Rebuffat S, Goulard C, Hlimi S, Bodo B
Laboratoire de Chimie des Substances Naturelles, Muséum National d'Histoire Naturelle, Paris, France.
J Pept Sci. 2000 Oct;6(10):519-33. doi: 10.1002/1099-1387(200010)6:10<519::AID-PSC273>3.0.CO;2-6.
Pseudokonins KL III and KL VI are two natural ten-residue peptides, which both contain the (Xaa-Yaa-Aib-Pro) motif and exhibit an unusual C-terminus. They have been isolated from the fungus Trichoderma pseudokoningii by intensive reversed-phase HPLC, beside peptaibols classically C-ended by a beta-amino alcohol. The amino acid sequences and the chemical structures of the C-ends have been determined by the combined use of positive ion LSI-MS and two-dimensional homo- and heteronuclear NMR, including COSY, TOCSY, ROESY, 13C heteronuclear single quantum correlation (HSQC) and heteronuclear multiple bond correlation (HMBC). Instead of one of the amino alcohols usually found as C-terminal residue in peptaibols, pseudokonins KL III and KL VI are characterized by -Pro-NH2 and cyclo-(Aib-L-Proal) (Proal, prolinal), respectively. Such backbone modifications are described here for the first time for peptaibol antibiotics. The unusual cyclo-(Aib-L-Proal) C-terminus is probably the result of an intramolecular cyclization of the two last Aib and Pro residues of a ten-amino acid precursor, via a Proal intermediate. A secondary structure stabilized by -C=O...H-N-hydrogen bonds of the 1<--4 type has been deduced for both peptides from ROESY data, 3JNHCalphaH couplings and amide proton temperature coefficient values. The (Xaa-Yaa-Aib-Pro) beta-bend ribbon spiral, which has been described for the first time in the case of a 14-residue peptaibol containing three repetitive (Xaa-Yaa-Aib-Pro) motifs (Segalas G et al. Biopolymers 1999; 50: 71-85) appears to be maintained in the two shortened modified peptides. The beta-bend ribbon structure thus appears to be initiated by a single (Xaa-Yaa-Aib-Pro) motif and unaffected by the C-terminal modifications. However, the membrane and antibiotic properties of pseudokonins KL III and KL VI, point to the unfavourable effect of both shortening and cyclization of the peptide chain.

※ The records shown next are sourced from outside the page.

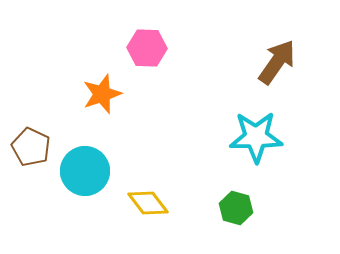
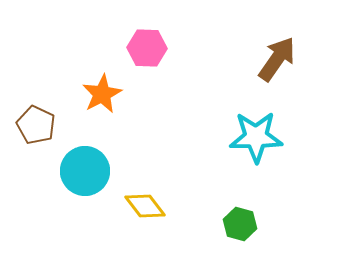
brown arrow: moved 3 px up
orange star: rotated 9 degrees counterclockwise
brown pentagon: moved 5 px right, 22 px up
yellow diamond: moved 3 px left, 3 px down
green hexagon: moved 4 px right, 16 px down
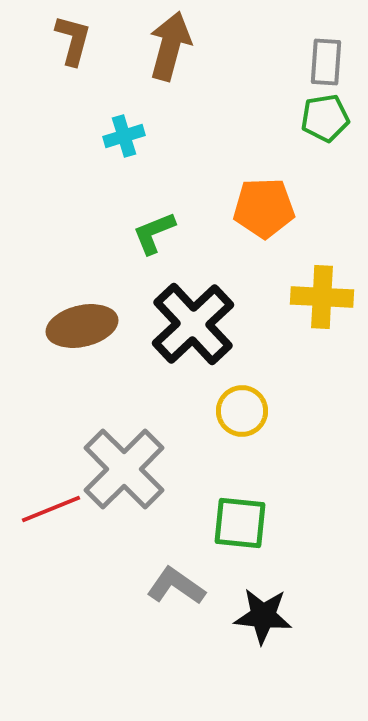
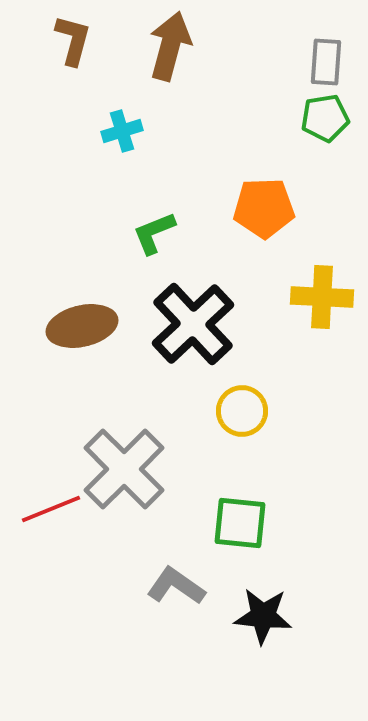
cyan cross: moved 2 px left, 5 px up
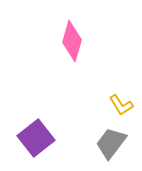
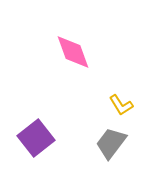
pink diamond: moved 1 px right, 11 px down; rotated 36 degrees counterclockwise
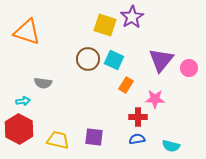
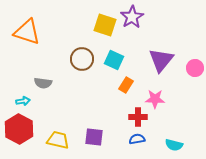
brown circle: moved 6 px left
pink circle: moved 6 px right
cyan semicircle: moved 3 px right, 1 px up
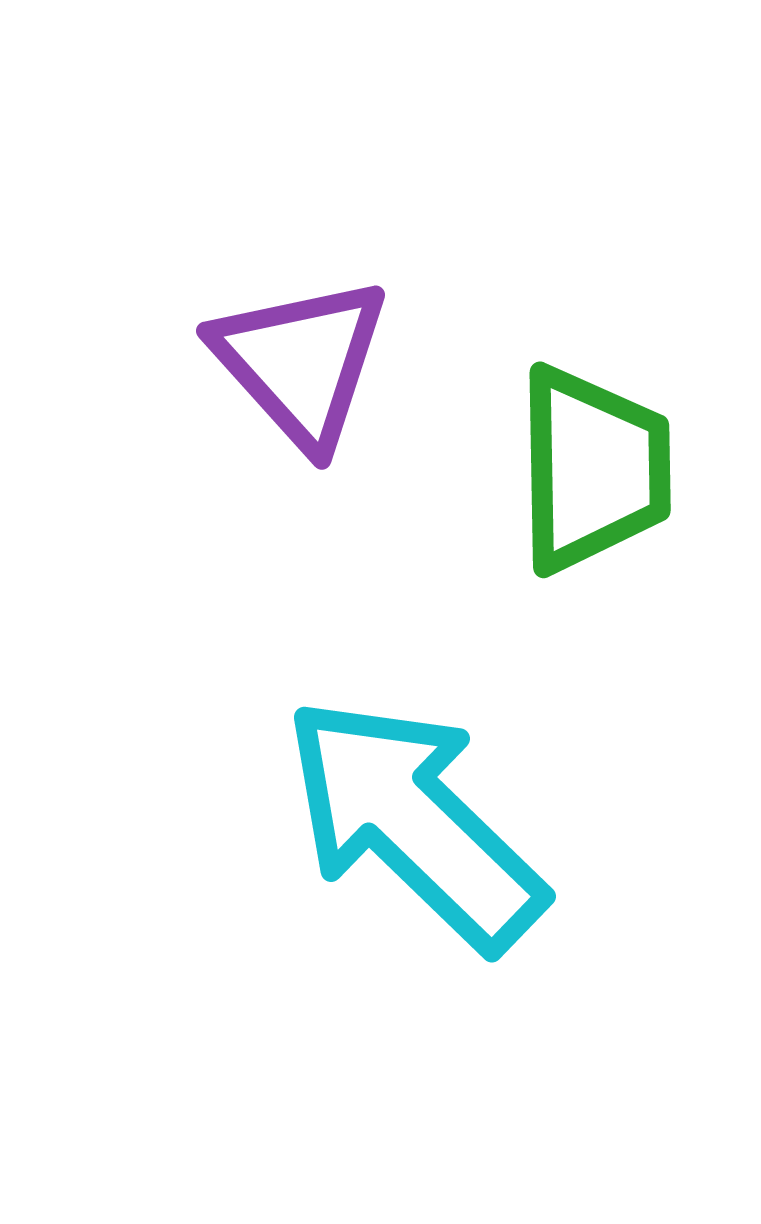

假康宁素KL III和KL VI是两种天然的十肽,它们都含有(Xaa-Yaa-Aib-Pro)基序,且具有不寻常的C末端。除了经典的以β-氨基醇为C末端的肽菌素外,它们是通过高效反相HPLC从真菌假康宁木霉中分离得到的。通过结合使用正离子LSI-MS和二维同核及异核NMR(包括COSY、TOCSY、ROESY、13C异核单量子相关(HSQC)和异核多键相关(HMBC))确定了C末端的氨基酸序列和化学结构。假康宁素KL III和KL VI的C末端分别为-Pro-NH2和环(Aib-L-Proal)(Proal,脯氨醛),而不是通常在肽菌素中作为C末端残基的氨基醇之一。这种主链修饰在此首次针对肽菌素抗生素进行描述。不寻常的环(Aib-L-Proal)C末端可能是十个氨基酸前体的最后两个Aib和Pro残基通过Proal中间体进行分子内环化的结果。根据ROESY数据、3JNHCalphaH偶合和酰胺质子温度系数值,推断出这两种肽都具有由1<--4型-C=O...H-N-氢键稳定的二级结构。首次在含有三个重复(Xaa-Yaa-Aib-Pro)基序的14肽菌素(Segalas G等人,生物聚合物,1999;50:71-85)中描述的(Xaa-Yaa-Aib-Pro)β-转角带状螺旋似乎在这两种缩短的修饰肽中得以保留。因此,β-转角带状结构似乎由单个(Xaa-Yaa-Aib-Pro)基序引发,且不受C末端修饰的影响。然而,假康宁素KL III和KL VI的膜及抗生素特性表明肽链的缩短和环化都具有不利影响。